*** SUPPLIED DATA ***

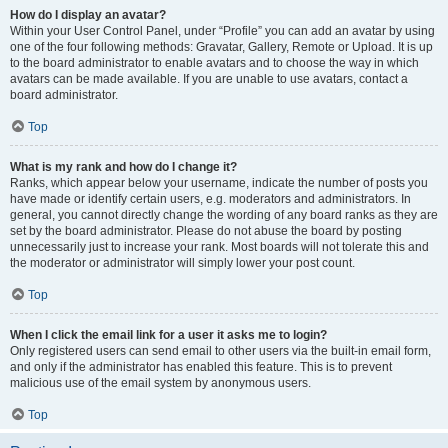
How do I display an avatar?
Within your User Control Panel, under “Profile” you can add an avatar by using
one of the four following methods: Gravatar, Gallery, Remote or Upload. It is up
to the board administrator to enable avatars and to choose the way in which
avatars can be made available. If you are unable to use avatars, contact a
board administrator.
Top
What is my rank and how do I change it?
Ranks, which appear below your username, indicate the number of posts you
have made or identify certain users, e.g. moderators and administrators. In
general, you cannot directly change the wording of any board ranks as they are
set by the board administrator. Please do not abuse the board by posting
unnecessarily just to increase your rank. Most boards will not tolerate this and
the moderator or administrator will simply lower your post count.
Top
When I click the email link for a user it asks me to login?
Only registered users can send email to other users via the built-in email form,
and only if the administrator has enabled this feature. This is to prevent
malicious use of the email system by anonymous users.
Top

*** End of SUPPLIED DATA ***

[EXERCISE OBJECTIVE]:
If a line of the listing above holds the string "users", copy it.

[REPLY]:
have made or identify certain users, e.g. moderators and administrators. In
Only registered users can send email to other users via the built-in email form,
malicious use of the email system by anonymous users.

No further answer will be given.